··· Texto mostrado
En ese tiempo (1936) vive en Moscú un santo y profeta: el metropolita Sergio, que preside el destino y el martirio de la Iglesia Ortodoxa Rusa. Sergio «el Grande» es «locum-tenens» del patriarca. Más tarde Stalin aceptará que sea elevado al patriarcado.
Eugraf Kovalevsky, armado de su universalismo cristiano y su cometido eclesial recibido de Santa Radegunda, reconoce en Monseñor Winnaert y en sus comunidades al «pueblo» de Occidente que avanza hacia la ortodoxia de la fe y hacia la restauración de las Iglesias de ese mismo Occidente en el espíritu de la Iglesia primitiva. Los dos hombres piden la ayuda del metropolita Sergio en Moscú, es decir, de la Iglesia patriarcal rusa. El espíritu profético del futuro patriarca hace suya la cuestión, y después de sólo tres meses de estudio llega a París la decisión histórica (decreto Nº 75 del 16 de junio de 1936): «. . . Las parroquias reunidas en la Iglesia ortodoxa que sigan el rito occidental serán reconocidas como
IGLESIA ORTODOXA OCCIDENTAL . . .»
Reemplazante como locum-tenens del patriarca.
······
- _Tareas requeridas_
A: Según el texto sobre la Iglesia ortodoxa occidental, ¿con qué respaldo reconoce Eugraf Kovalevsky en Monseñor Winnaert y sus comunidades al «pueblo» de Occidente que avanza hacia la ortodoxia? Responde en una o dos oraciones.
B: Extrae sin cambios del texto sobre la Iglesia ortodoxa occidental el fragmento que se abre con las palabras que contienen «Eugraf Kovalevsky, armado» y se cierra con «locum-tenens del patriarca.».
··· Material mostrado
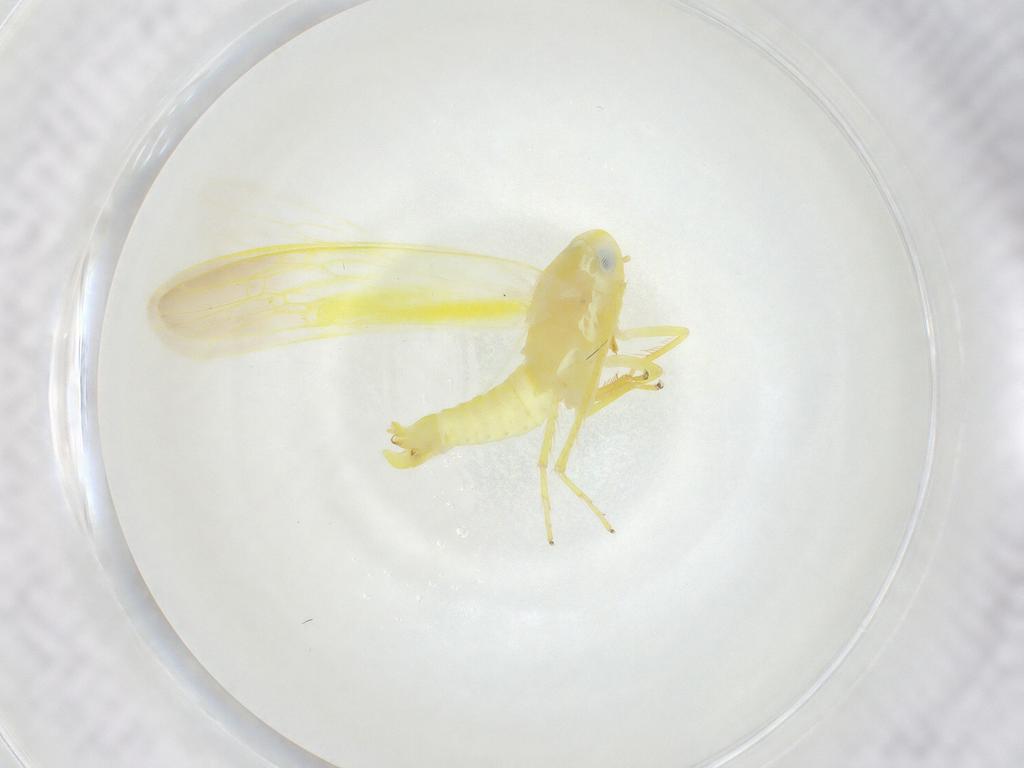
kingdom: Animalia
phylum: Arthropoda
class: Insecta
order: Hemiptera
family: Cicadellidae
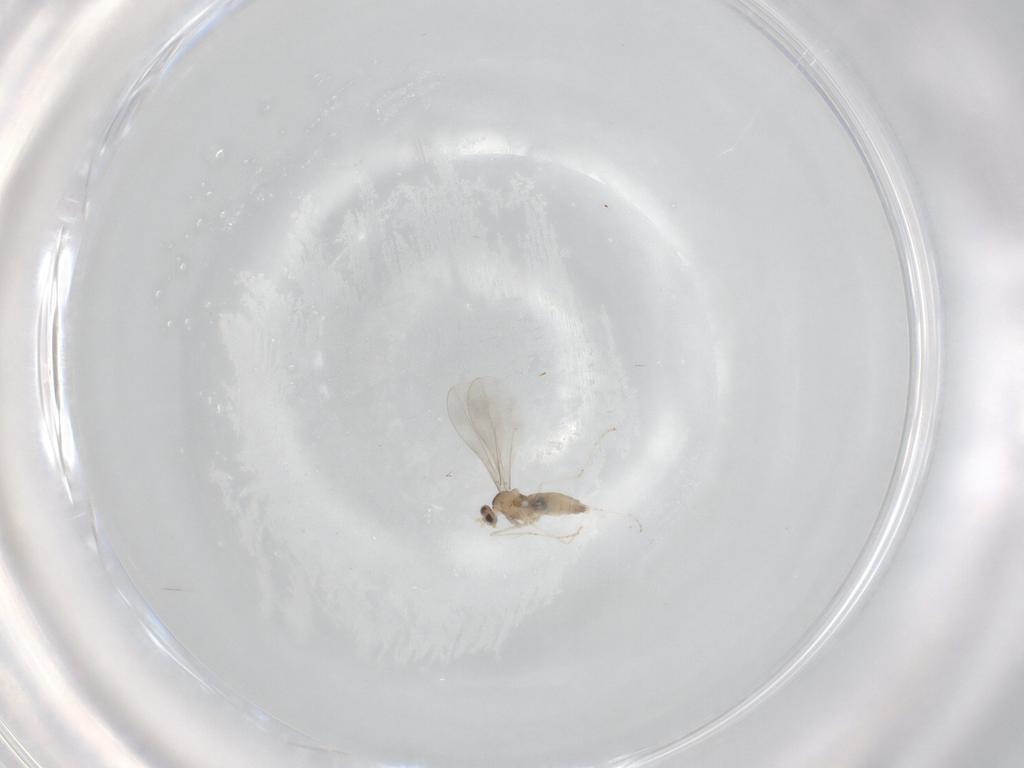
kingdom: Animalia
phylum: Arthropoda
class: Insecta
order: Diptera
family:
······
- _Lista de soluciones_
A: Lo reconoce armado de su universalismo cristiano y del cometido eclesial que había recibido de Santa Radegunda.

B:
Eugraf Kovalevsky, armado de su universalismo cristiano y su cometido eclesial recibido de Santa Radegunda, reconoce en Monseñor Winnaert y en sus comunidades al «pueblo» de Occidente que avanza hacia la ortodoxia de la fe y hacia la restauración de las Iglesias de ese mismo Occidente en el espíritu de la Iglesia primitiva. Los dos hombres piden la ayuda del metropolita Sergio en Moscú, es decir, de la Iglesia patriarcal rusa. El espíritu profético del futuro patriarca hace suya la cuestión, y después de sólo tres meses de estudio llega a París la decisión histórica (decreto Nº 75 del 16 de junio de 1936): «. . . Las parroquias reunidas en la Iglesia ortodoxa que sigan el rito occidental serán reconocidas como
IGLESIA ORTODOXA OCCIDENTAL . . .»
Reemplazante como locum-tenens del patriarca.